A majority of Advertising Age online-poll respondents-58%-believe M.B.A.s make worse marketers than those who don't hold the degree. But the 42% who supported M.B.A.s as marketers gave them a higher approval rating than Harvard M.B.A. George W. Bush has had in recent polls.
"Of the six marketers I have had to fire in over 20 years in the business of corporate marketing, five were M.B.A.s," said Luis Portiansky, director-marketing at MWE, New York. "The degree can sometimes lead to arrogance, overthinking and 'know it all' syndrome," he said.
Others saw more value from M.B.A.s in finance vs. marketing. "Marketing, to the extent it can be taught, should be taught as a history, not a dogma," said Tom Messner, partner in Havas' Euro RSCG, New York.
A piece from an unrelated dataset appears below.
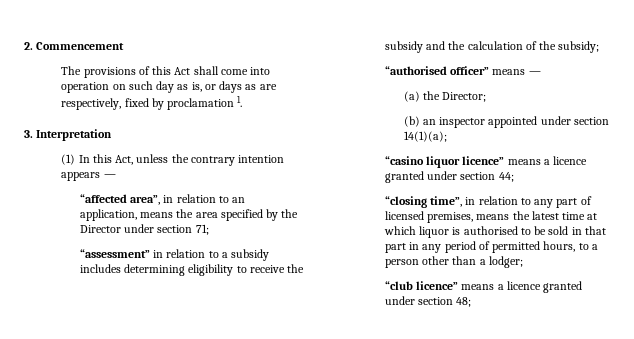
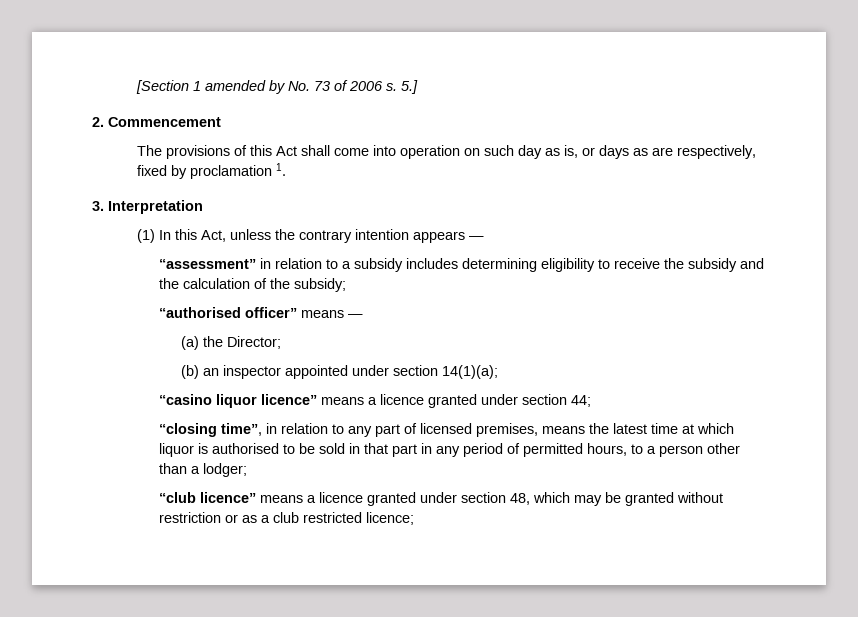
(24, 46) none -> [135,80,418,94] [Section 1 amended by No. 73 of 2006 s. 5.] //
[80,194,246,205] [80,209,299,221] [80,224,209,235] // “affected area”, in relation to an application, means the area specified by the Director under section 71; -> (484, 238) none
[456,297,472,307] 48; -> [510,492,724,506] [159,512,415,525] 48, which may be granted without restriction or as a club restricted licence;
But several M.B.A.s leapt to their own defense, and questioned the methodology of the study that prompted the poll question-and how it was reported in Ad Age (see Letters, P. 22).
"One of the things that they teach in business school is that correlation does not equal causation," said Kevin McTigue, account management executive with Omnicom Group's Energy BBDO, Chicago. "Maybe underperforming firms hired more M.B.A.s because their business was failing."
But even a few M.B.A.s found fault with the degrees. "I have an M.B.A. from 1968 when they meant something," said Bart Foreman, president of Group 3 Marketing, Wayzata, Minn. "[Young M.B.A.s] have little practical experience and none of them understand direct marketing (my specialty)."